Il problema, anche secondo Gatta, è culturale. Senza una legge che ti obbliga a certificare la tua sicurezza, anziché consigliartelo, non si muove nessuno. Le aziende lo fanno solo se le associazioni industriali dettano delle regole proprie. Qualche consulente intravede possibilità per lo sviluppo del proprio business. Ma siamo ancora in un campo aperto e non in un mercato della certificazione organizzato.


Insomma, anche su un tema delicato e con riflessi in campo legale, come quello della sicurezza It, pare che le aziende intendano muoversi con gli stessi stilemi utilizzati per tutto il resto dell’attività: economizzare il più possibile.


C’è anche chi, sul fronte dei vendor, sa cogliere l’opportunità e punta a fornire ciò che utilizzatori di tale stampo richiedono.


Un esempio valido è Kerio, società americana che realizza firewall per Vpn clientless e mail server software (e distribuita, tra gli altri, da Coretech) caratterizzati da semplicità d’uso, facilità nella gestione delle licenze e prezzi di partenza bassissimi.
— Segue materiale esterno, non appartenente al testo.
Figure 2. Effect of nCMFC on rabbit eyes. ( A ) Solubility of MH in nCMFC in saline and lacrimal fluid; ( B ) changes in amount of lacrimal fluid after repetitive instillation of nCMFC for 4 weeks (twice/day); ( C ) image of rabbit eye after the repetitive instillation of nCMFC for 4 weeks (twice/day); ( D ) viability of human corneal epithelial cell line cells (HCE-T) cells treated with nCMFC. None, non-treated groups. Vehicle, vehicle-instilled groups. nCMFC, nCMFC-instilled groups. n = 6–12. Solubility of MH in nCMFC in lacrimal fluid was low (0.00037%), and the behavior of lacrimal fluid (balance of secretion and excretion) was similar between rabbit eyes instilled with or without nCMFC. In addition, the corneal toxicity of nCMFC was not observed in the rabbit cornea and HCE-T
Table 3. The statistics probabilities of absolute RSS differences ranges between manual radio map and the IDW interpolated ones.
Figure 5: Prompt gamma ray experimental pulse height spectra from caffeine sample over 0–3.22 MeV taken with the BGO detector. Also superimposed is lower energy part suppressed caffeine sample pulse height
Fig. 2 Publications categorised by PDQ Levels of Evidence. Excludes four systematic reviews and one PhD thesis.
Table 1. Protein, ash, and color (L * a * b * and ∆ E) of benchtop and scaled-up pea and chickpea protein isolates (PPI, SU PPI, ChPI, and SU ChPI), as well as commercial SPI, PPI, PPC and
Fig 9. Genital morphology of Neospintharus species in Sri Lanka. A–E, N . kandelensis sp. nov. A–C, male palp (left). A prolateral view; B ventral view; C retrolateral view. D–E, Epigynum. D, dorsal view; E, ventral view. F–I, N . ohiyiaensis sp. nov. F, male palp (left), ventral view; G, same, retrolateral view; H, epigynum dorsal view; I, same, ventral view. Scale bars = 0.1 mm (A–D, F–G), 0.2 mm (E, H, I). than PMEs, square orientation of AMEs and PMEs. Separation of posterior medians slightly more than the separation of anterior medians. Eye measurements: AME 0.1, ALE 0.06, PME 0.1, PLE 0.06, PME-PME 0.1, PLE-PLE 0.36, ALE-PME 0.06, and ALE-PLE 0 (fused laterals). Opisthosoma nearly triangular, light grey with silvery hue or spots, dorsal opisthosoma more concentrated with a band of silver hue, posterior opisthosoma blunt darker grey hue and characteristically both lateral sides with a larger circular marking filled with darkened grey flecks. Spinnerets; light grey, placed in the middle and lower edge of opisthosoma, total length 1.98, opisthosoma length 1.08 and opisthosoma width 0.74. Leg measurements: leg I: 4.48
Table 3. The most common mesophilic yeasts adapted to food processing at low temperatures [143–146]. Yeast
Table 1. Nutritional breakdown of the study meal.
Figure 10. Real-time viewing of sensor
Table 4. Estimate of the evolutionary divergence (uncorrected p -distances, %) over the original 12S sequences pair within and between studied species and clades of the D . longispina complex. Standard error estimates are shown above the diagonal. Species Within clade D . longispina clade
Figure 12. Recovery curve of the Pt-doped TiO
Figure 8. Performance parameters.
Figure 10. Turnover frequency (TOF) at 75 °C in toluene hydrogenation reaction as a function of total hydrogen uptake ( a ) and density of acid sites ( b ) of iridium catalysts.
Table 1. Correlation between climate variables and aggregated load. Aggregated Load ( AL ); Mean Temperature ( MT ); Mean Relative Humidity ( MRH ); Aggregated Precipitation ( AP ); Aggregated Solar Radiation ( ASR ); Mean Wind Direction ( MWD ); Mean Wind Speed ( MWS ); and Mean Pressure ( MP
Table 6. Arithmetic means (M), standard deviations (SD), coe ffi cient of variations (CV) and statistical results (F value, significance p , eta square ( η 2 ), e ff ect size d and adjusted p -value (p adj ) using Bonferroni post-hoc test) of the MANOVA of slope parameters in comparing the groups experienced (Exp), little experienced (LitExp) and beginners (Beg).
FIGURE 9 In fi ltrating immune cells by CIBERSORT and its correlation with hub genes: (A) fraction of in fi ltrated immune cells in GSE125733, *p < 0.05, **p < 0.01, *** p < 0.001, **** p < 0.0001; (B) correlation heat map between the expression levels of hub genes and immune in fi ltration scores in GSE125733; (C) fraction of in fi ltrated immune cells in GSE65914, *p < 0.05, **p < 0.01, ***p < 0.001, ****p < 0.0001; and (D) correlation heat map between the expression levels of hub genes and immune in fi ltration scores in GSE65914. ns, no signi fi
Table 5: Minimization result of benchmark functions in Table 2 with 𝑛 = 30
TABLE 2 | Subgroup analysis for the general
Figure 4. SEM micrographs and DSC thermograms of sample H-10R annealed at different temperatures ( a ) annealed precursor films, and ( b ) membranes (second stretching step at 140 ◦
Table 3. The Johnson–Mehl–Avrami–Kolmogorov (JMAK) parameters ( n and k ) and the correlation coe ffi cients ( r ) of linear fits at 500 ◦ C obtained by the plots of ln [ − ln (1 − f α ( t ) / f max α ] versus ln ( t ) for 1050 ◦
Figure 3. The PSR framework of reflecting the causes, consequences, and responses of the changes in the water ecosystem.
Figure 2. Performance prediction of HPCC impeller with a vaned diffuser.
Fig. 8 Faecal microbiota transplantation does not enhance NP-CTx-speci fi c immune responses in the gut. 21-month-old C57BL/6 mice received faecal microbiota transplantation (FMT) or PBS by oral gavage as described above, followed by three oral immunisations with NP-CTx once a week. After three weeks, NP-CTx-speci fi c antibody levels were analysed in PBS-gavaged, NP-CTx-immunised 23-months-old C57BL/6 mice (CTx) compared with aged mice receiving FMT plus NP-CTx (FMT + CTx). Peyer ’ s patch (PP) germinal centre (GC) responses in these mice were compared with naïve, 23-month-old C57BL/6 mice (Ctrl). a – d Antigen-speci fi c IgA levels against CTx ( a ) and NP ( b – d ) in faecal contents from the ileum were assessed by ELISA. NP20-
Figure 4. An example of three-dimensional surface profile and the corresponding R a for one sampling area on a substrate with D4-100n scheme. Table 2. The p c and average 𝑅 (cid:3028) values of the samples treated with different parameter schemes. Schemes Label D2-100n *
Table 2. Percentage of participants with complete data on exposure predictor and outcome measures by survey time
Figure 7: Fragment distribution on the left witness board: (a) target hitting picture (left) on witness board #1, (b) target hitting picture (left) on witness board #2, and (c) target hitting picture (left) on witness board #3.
Il tool di collaboration, Mail Server 6.1, per minimo venti utenti ma scalabile fino alle migliaia, si mette addirittura in competizione con Exchange, integrando un antispam opensource, l’antivirus di McAfee e dando il clustering con replica di cartelle condivise. Il tutto, in versione base, per qualche centinaio di dollari.


E non per nulla a cui la casa californiana ha affidato il ruolo di marketing manager è un ceco, Jan Vobruba, evidentemente una persona che conosce bene i mercati dell’est europa, il cui sviluppo va costruito con la leva del prezzo, dato il costo di impresa più basso.


Quella di Kerio può essere una soluzione, con seri presupposti tecnologici, ma che comunque non può rappresentare la via definitiva alla soluzione del problema della pervasione della sicurezza It. Ovvero, la chiave di lettura del risparmio non fa cultura.